Beat the Heat…Stay Hydrated
I can say with a high degree of certainty that summer is here with a vengeance, all that stuff about global warming yeah well I am starting to take it seriously now!! As Canadians we often spend the winter months dreaming of the long gone days of summer, basking in the sun’s rays playing outside and getting a little more active. Spring always seems to tease us with a taste of summer and the dance with winter’s fight to hang on just a little longer. Once Canada Day hits there’s usually no question, summer is officially here. Like bears coming out of hibernation Canadians around the country are eager to get out and enjoy the weather, get into their outdoor exercise routine, and drop those extra pounds.
Staying hydrated while exercising is always important to prevent fatigue, maintain or improve performance, and make the most of your workouts however, the importance of hydration in hot humid weather is even more crucial. When the body engages in physical activity heat is generated internally, this is how we burn calories, and in order to maintain the body’s delicate internal balance it has to rid itself of this extra heat which is why we sweat. Sweat has two main purposes, it allows the body to detoxify through the skin and it is the body’s automatic air conditioning system. The amount we sweat depends on a number of factors, a few of which include the intensity of exercise, how hydrated the body is, and the key one here is the temperature of the surroundings. The hotter and more humid the outdoor conditions the more we need to sweat to cool ourselves down. If our internal air conditioner is working over time and we are not replenishing fluids to keep it going dehydration is a consequence which can have mild to very serious side effects. The average person loses 1L of sweat for every hour of exercise, and that is in regular conditions, so the message here is replenish, replenish, replenish!
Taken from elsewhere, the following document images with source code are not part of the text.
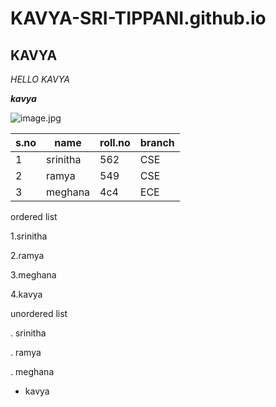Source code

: # KAVYA-SRI-TIPPANI.github.io
## KAVYA
*HELLO KAVYA*

***kavya***

![image.jpg](https://encrypted-tbn0.gstatic.com/images?q=tbn:ANd9GcT73KUopvZ6k7mZhMdWg_QZmd7RsfWZwowacw&usqp=CAU)

|s.no| name| roll.no| branch|
|----|-----|--------|-------|
|1|srinitha|562|CSE|
|2|ramya|549|CSE|
|3|meghana|4c4|ECE|

ordered list

1.srinitha

2.ramya

3.meghana

4.kavya


unordered list

. srinitha

. ramya

. meghana

* kavya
Now that we understand why we need to hydrate let’s discuss the most effective ways to prevent dehydration and ensure our bodies are equipped to enjoy the hazy days of summer. Of course the best way to keep the body hydrated is to make sure you are drinking throughout the day. The most effective way to do this is to drink pure, clean water as your main source of fluids. When planning exercise outdoors or spending extended periods of time in the heat be sure to consume 1/2-1 L of extra fluid beforehand to compensate. While exercising also make sure to drink fluids, preferably a natural electrolyte or sport water drink, at regular intervals. When we sweat the body also loses electrolytes, mineral salts dissolved in body fluids that regulate fluid balance, therefore it is important to replace these as well. After exercise or extended periods in humid weather replenish fluids throughout the rest of the day at regular intervals to maintain hydration status for future activity.
Here are some of my favorite ways to hydrate the body naturally, tasty ways to beat the heat and keep your body at peak performance. When buying bottled ‘nutrient waters’ avoid at all costs drinks which are filled with refined sugars, artificial colors (water should never be fluorescent blue or green yikes!!), artificial flavors and sweeteners. Opt for the natural choices below.
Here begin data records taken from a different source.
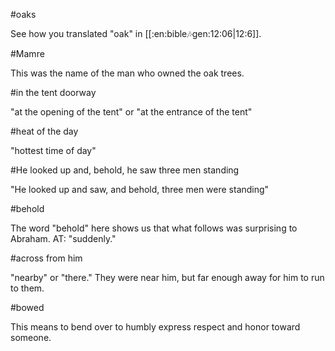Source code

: #oaks

See how you translated "oak" in [[:en:bible:notes:gen:12:06|12:6]].

#Mamre

This was the name of the man who owned the oak trees.

#in the tent doorway

"at the opening of the tent" or "at the entrance of the tent"

#heat of the day

"hottest time of day"

#He looked up and, behold, he saw three men standing

"He looked up and saw, and behold, three men were standing"

#behold

The word "behold" here shows us that what follows was surprising to Abraham. AT: "suddenly."

#across from him

"nearby" or "there." They were near him, but far enough away for him to run to them.

#bowed

This means to bend over to humbly express respect and honor toward someone.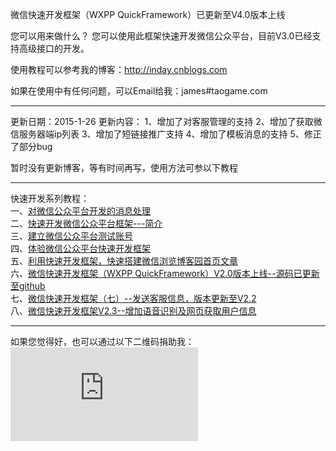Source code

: 微信快速开发框架（WXPP QuickFramework）已更新至V4.0版本上线

您可以用来做什么？
您可以使用此框架快速开发微信公众平台，目前V3.0已经支持高级接口的开发。

使用教程可以参考我的博客：http://inday.cnblogs.com

如果在使用中有任何问题，可以Email给我：james#taogame.com

---------------------------------------------------------------------------
更新日期：2015-1-26
更新内容：
1、增加了对客服管理的支持
2、增加了获取微信服务器端ip列表
3、增加了短链接推广支持
4、增加了模板消息的支持
5、修正了部分bug

暂时没有更新博客，等有时间再写，使用方法可参以下教程

---------------------------------------------------------------------------

快速开发系列教程：<br />
一、[对微信公众平台开发的消息处理](http://www.cnblogs.com/inday/p/weixin-dev-msg-Question.html)<br />
二、[快速开发微信公众平台框架---简介](http://www.cnblogs.com/inday/p/weixin-public-platform.html)<br />
三、[建立微信公众平台测试账号](http://www.cnblogs.com/inday/p/weixin-public-platform-test-account.html)<br />
四、[体验微信公众平台快速开发框架](http://www.cnblogs.com/inday/p/wx-publicform-quick-framework-webdemo.html)<br />
五、[利用快速开发框架，快速搭建微信浏览博客园首页文章](http://www.cnblogs.com/inday/p/weixin-publicf-platform-cnblogs.html)<br />
六、[微信快速开发框架（WXPP QuickFramework）V2.0版本上线--源码已更新至github](http://www.cnblogs.com/inday/p/wxpp-quick-framework-v-2.html)<br />
七、[微信快速开发框架（七）--发送客服信息，版本更新至V2.2](http://www.cnblogs.com/inday/p/weixin-public-platform-quick-framework-v-2-2.html)<br />
八、[微信快速开发框架V2.3--增加语音识别及网页获取用户信息](http://www.cnblogs.com/inday/p/wechat-public-platform-v2-3.html)

----------------------------------------------------------------------------
如果您觉得好，也可以通过以下二维码捐助我：
![image](https://mobilecodec.alipay.com/show.htm?code=apkk7iarj6b5z7ik7f&picSize=L)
Coconut Water – contains naturally occuring electrolytes, and its delicious too! Look for unsweetened organic varieties, the only ingredient should be coconut water.
GP8 Water – naturally purified water that contains 3-4 times the oxygen of regular water, this allows the body to maintain hydration status.
Vega Rehydrator – a natural, alkaline-forming drink mix, free from sugar and artificial sweeteners, formulated with all the essential electrolytes the body needs to stay hydrated during workouts.
DIY Electrolyte Drink Recipe
1 cup filtered water
1-2 tablespoons of fresh squeezed lemon juice
1 pinch of sea salt (do not use table salt)
1/2 tablespoon of raw honey
At Fuel we encourage getting a little more active and soaking up some vitamin D when the sun is shining, just remember to always use common sense when exercising in hot humid weather. If the humidex rating is above 35 avoid strenuous activity, save these days for sipping your lemonade pool side. Know the signs of dehydration which include nausea and fatigue in mild cases, vomiting and cessation of sweating in severe cases, this is very serious and requires immediate medical attention. Know your limits, hydrate your body, and enjoy these long awaited days of summer.